Poor Stew. My stomach did another samba. Then a white-hot
anger flared in my gut. Stew didn’t deserve to die like this—a gothic comic
book ending.
“If only I’d patrolled this area sooner…”
“Forget it, Marley, you couldn’t have saved him,” the chief
said. “If you’d come earlier, you might be dead, too.”
Until the chief answered, I hadn’t realized I’d spoken
aloud.
“You may have been one hot shot Army colonel, but even you
can’t bring back the dead.”
Well, yes, once I could.
I was sixteen, a lifeguard. The boy was nine, chubby. When I
hauled him from the depths, his lips were tinged with blue, as if the aqua
water had dyed them. I breathed life into him. His fat cheeks turned from blue
to pink like Mom’s hydrangeas after she added lime.

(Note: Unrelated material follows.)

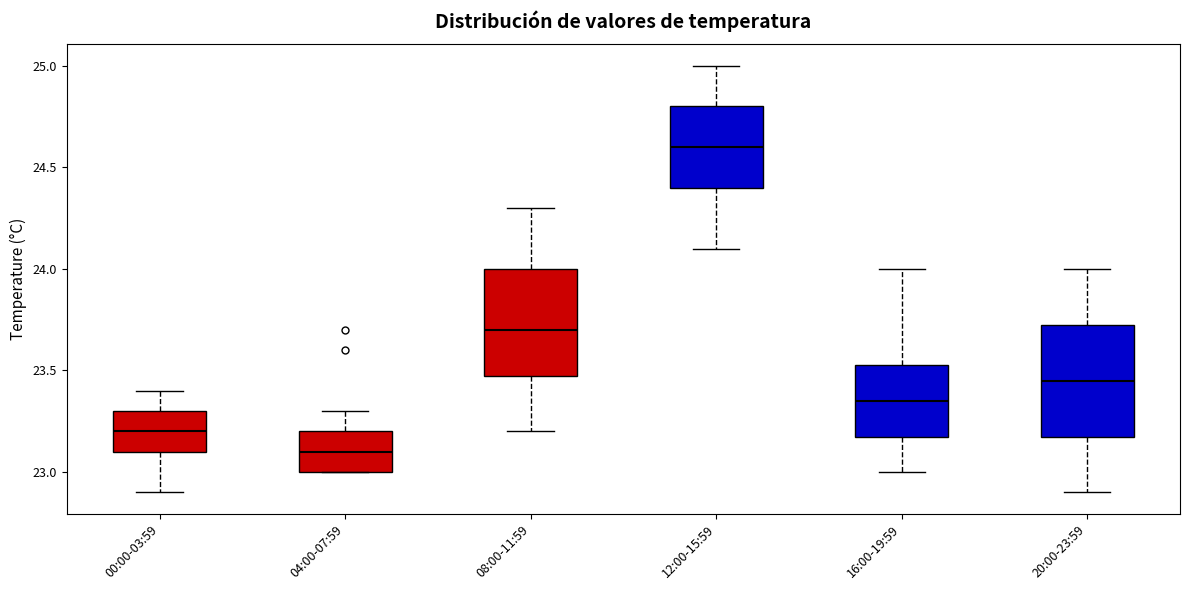

Where does the median line of the box for 08:00-11:59 sit on the y-axis? The values are not printed on the chart, so give them approximately, as read against the axis.

23.70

Life seemed effortless then. I could cheat death. No longer.
The living slipped away.
I blinked away the vision to concentrate on Dixon’s monologue. “You know if someone hadn’t gotten cute, we might’ve figured he was an
unlucky drunk who drowned ’cause he was three sheets to the wind.” He ran a
hand through his hair. “Stew was known to knock back a few, and the hot tub
sign is plastered with warnings for boozers. Guess the vegetables were meant to
clue us in. Whoever killed Stew knew him, or at least his name.”
The churning murderer’s cauldron bubbled away without a
conscience. How had the killer jimmied the timer to keep the Jacuzzi jets
active? Tendrils of steam drifted from the super-sized hot tub.

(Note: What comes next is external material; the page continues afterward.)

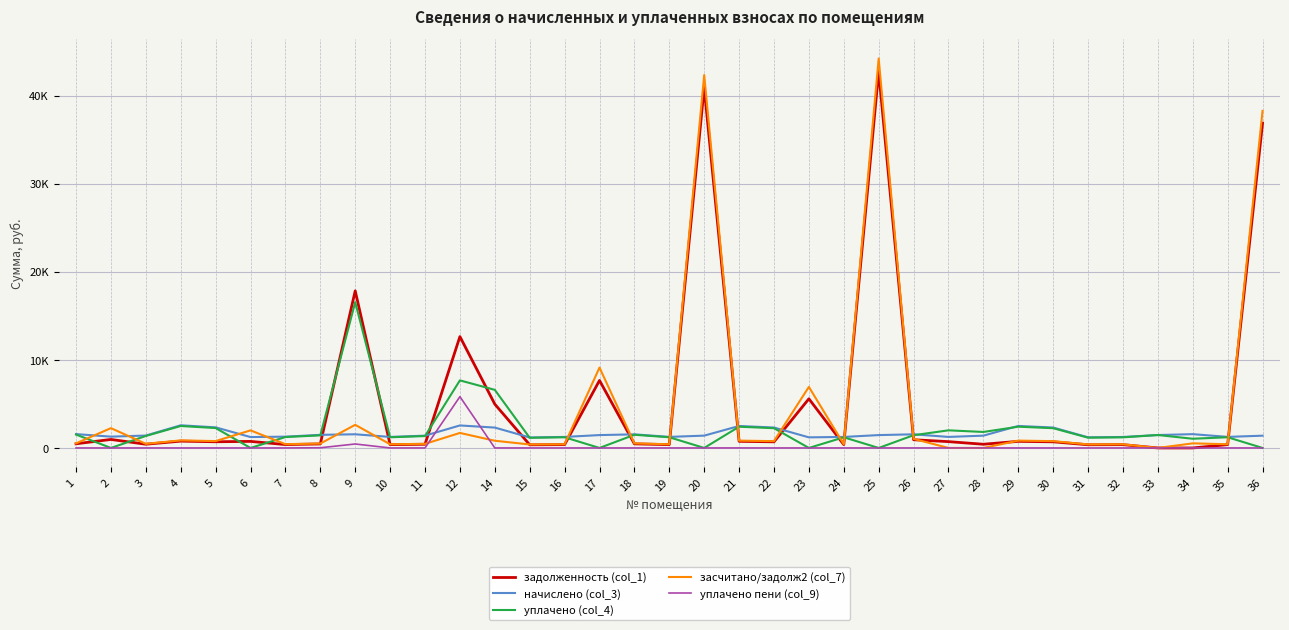

Does the chart have visible grid lines?

Yes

“Jesus,” I muttered. “What kind of sicko would dream this
up?”
Dixon shrugged. “I suppose those are Stew’s clothes. What
possessed him to strip? Or do you think the killer undressed him?”

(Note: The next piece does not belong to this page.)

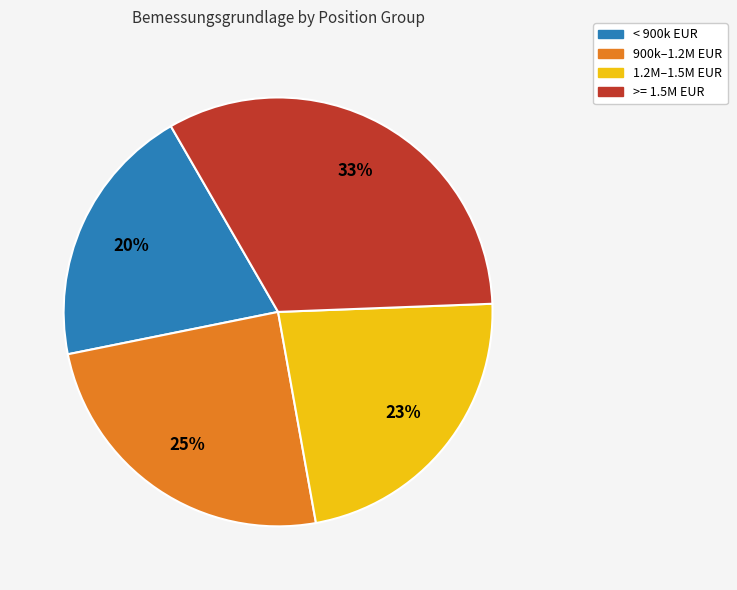

Does any single category account for the majority?

No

From our vantage point, we could see the clothing piled on
the chair nearest his body. Car keys and a wallet sat atop Bermuda shorts.
“Say, is Stew’s car parked out front?” Dixon asked.
“I’ll go check.” An urge to escape the insanity for a moment
drove me to volunteer. “There’s a tan Volvo parked on the far side of the lot.
It could be Stew’s.”
***
After verifying the solitary car belonged to the victim, we
cordoned off the crime scene and set up emergency floodlights to illuminate the
area.
Three guards had joined Dixon and me. Two were fuzzy-cheeked
youngsters, locals who wanted a job where they wouldn’t stink of fish or have
to kowtow to tourists. Carrying a gun was a big bonus. I was the same age as
their mommas so they ma’amed me to death. Dirty jokes tended to die on their
lips as I approached. Tonight their nervous laughter teetered toward hysteria.
Laughing at death is a reflex as well as a cliché.
Dixon grimaced when a cacophony of sirens announced the
arrival of the Hollis County Sheriff and his mainland coterie. “Think they’d
have more sense,” he mumbled. “Might as well have used a bullhorn. This racket
is bound to bring out all the Nosey Parkers.”
Sure enough, lights clicked on in a smattering of the pricey
homes hovering above the poolscape. Perched atop stilt-like piers, the
silhouetted bungalows resembled scrawny cranes.